Both Second Life and Skype have come in for some bad publicity following media reports exposing pedophile activity on the hugely popular services. Second Life got a kicking from a German TV program called Report Mainz which claimed to have been approached by pedophiles inviting the reporter to attend ‘child pornography meetings’ within the very virtual environment.
Although this might sound like a storm in an avatars teacup, the reporter attended such a virtual meeting and was contacted by dealers in very real child pornography as a result. Second Life is, of course, cooperating with the German authorities in tracking down the culprits and has also introduced a system of age verification for its members. Those who opt not to comply with the age verification process will not, however, be excluded from the mature rated regions of the Second Life environment where pornography is rife, but rather just not have access where the creators have tagged content as being adult in nature. A subtle but important difference. Certainly it’s a good move, but not one that will have any effect on the predatory pedophile using the virtual world for a frighteningly real and evil purpose.

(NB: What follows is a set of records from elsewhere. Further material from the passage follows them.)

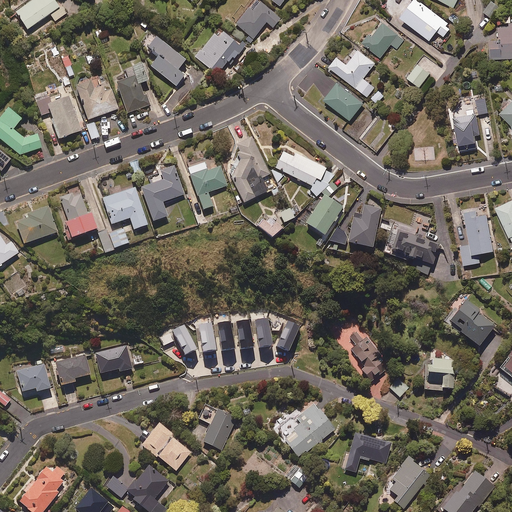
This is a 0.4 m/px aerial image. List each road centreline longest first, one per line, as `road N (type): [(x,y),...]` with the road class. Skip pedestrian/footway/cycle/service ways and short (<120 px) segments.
road 1 (residential): [(506,457),(286,371),(174,388),(47,423),(0,473)]
road 2 (residential): [(0,192),(205,118),(265,87)]
road 3 (residential): [(511,171),(396,186),(265,87)]
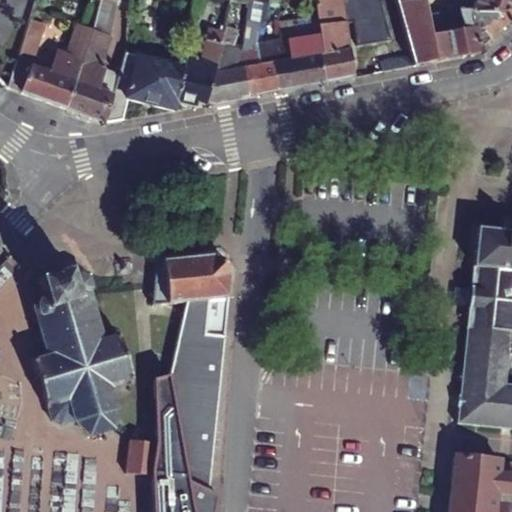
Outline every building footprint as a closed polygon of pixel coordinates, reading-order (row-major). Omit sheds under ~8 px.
[(91,0),(89,20),(99,23),(102,0),(91,0)] [(240,97),(262,93),(254,43),(255,6),(270,3),(270,1),(262,1),(261,0),(249,0),(250,3),(247,3),(241,45),(240,97)] [(335,0),(307,0),(317,36),(322,56),(316,57),(321,86),(353,78),(335,0)] [(433,62),(428,38),(431,35),(427,14),(426,1),(425,0),(420,0),(409,2),(408,0),(394,0),(389,2),(414,66),(433,62)] [(511,0),(454,0),(449,14),(457,14),(505,14),(511,22),(511,20),(511,0)] [(211,3),(206,27),(221,31),(224,18),(226,7),(211,3)] [(134,27),(137,10),(126,8),(123,24),(134,27)] [(457,14),(449,14),(427,14),(431,35),(460,31),(457,14)] [(511,22),(505,14),(457,14),(460,31),(431,35),(428,38),(433,62),(475,54),(511,22)] [(89,20),(81,17),(72,45),(81,48),(89,20)] [(221,31),(217,48),(235,46),(238,21),(224,18),(221,31)] [(6,89),(24,96),(37,57),(47,25),(29,19),(6,89)] [(91,50),(99,23),(89,20),(81,48),(91,50)] [(202,104),(205,104),(217,48),(221,31),(206,27),(197,61),(184,58),(182,67),(175,102),(192,106),(194,106),(196,103),(202,104)] [(322,56),(317,36),(303,37),(291,39),(288,39),(291,61),(274,64),(277,91),(321,86),(316,57),(322,56)] [(288,39),(278,41),(254,43),(262,93),(277,91),(274,64),(291,61),(288,39)] [(66,43),(59,64),(37,57),(24,96),(64,109),(81,48),(72,45),(66,43)] [(205,104),(240,97),(241,45),(235,46),(217,48),(205,104)] [(107,106),(91,101),(98,77),(91,76),(98,53),(91,50),(81,48),(64,109),(104,123),(107,106)] [(104,123),(122,120),(126,100),(135,56),(118,52),(112,82),(107,106),(104,123)] [(135,56),(126,100),(173,110),(175,102),(182,67),(135,56)] [(107,106),(112,82),(98,77),(91,101),(107,106)] [(511,352),(511,233),(479,230),(472,290),(470,310),(460,395),(486,397),(489,381),(506,383),(510,352),(511,352)] [(156,258),(160,302),(191,298),(230,295),(232,269),(217,251),(156,258)] [(95,258),(95,275),(112,275),(112,258),(95,258)] [(112,393),(135,386),(119,333),(114,333),(115,337),(104,340),(99,324),(103,322),(102,319),(98,320),(93,305),(98,304),(96,301),(92,302),(89,293),(92,289),(89,279),(78,276),(72,282),(68,278),(72,272),(68,268),(66,270),(40,279),(35,278),(34,282),(34,283),(39,284),(44,299),(41,300),(38,304),(34,306),(38,317),(34,318),(35,323),(39,322),(43,336),(41,337),(41,341),(45,340),(50,356),(34,361),(33,358),(29,360),(45,414),(48,413),(52,425),(60,431),(76,427),(90,439),(113,432),(114,427),(118,415),(112,393)] [(470,310),(472,290),(466,289),(463,309),(470,310)] [(225,338),(230,295),(191,298),(187,334),(225,338)] [(199,511),(225,338),(187,334),(148,493),(149,511),(199,511)] [(511,383),(506,383),(489,381),(486,397),(460,395),(457,424),(511,430),(511,383)] [(153,404),(152,382),(142,383),(142,404),(153,404)] [(115,465),(127,466),(129,444),(118,443),(115,465)] [(151,479),(155,447),(129,444),(127,466),(125,476),(151,479)] [(499,493),(502,471),(504,461),(454,455),(450,488),(452,488),(499,493)] [(502,471),(511,472),(511,462),(504,461),(502,471)] [(511,494),(511,472),(502,471),(499,493),(511,494)] [(456,511),(496,511),(498,504),(499,493),(452,488),(450,511),(456,511)]
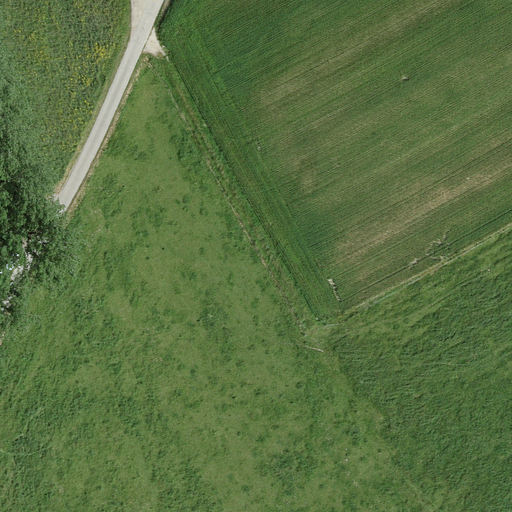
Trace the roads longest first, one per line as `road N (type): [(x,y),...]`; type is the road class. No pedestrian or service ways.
road 1 (track): [(408,511),(135,0)]
road 2 (unclassified): [(0,308),(65,200),(156,0)]
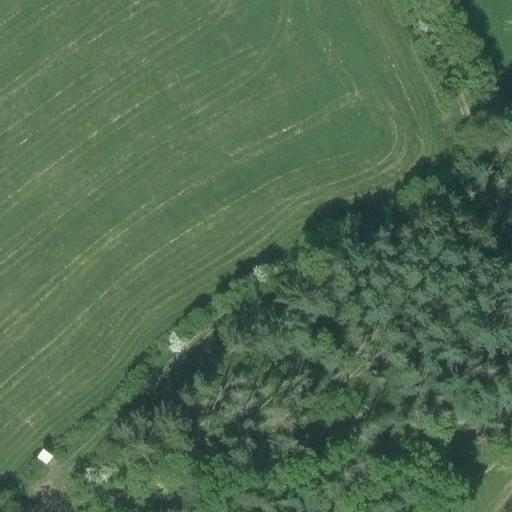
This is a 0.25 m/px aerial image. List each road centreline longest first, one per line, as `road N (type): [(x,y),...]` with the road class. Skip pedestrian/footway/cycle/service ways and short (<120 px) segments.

The second media sting came courtesy of the Sunday Times newspaper during a two week investigation of Skype, which it claims has become the preferred method for many pedophiles to locate and groom their young victims. Reporters posing as children between the ages of 10 and 14 were exposed to a bombardment of sexually explicit messages from adult men within the Skype chat sessions. One 50 year old man arranged to meet the ‘girl’ at a railway station, and the Sunday Times witnessed him turning up and greeting the reporter who he thought to be a 14 year old girl. Other men attempted to solicit lewd images and ordered the girls to perform sex acts online. Although the Sunday Times did not identify the men publically, for fear of their safety, it did identify something of a gap in the Skype system when it comes to protecting vulnerable children from predatory pedophiles.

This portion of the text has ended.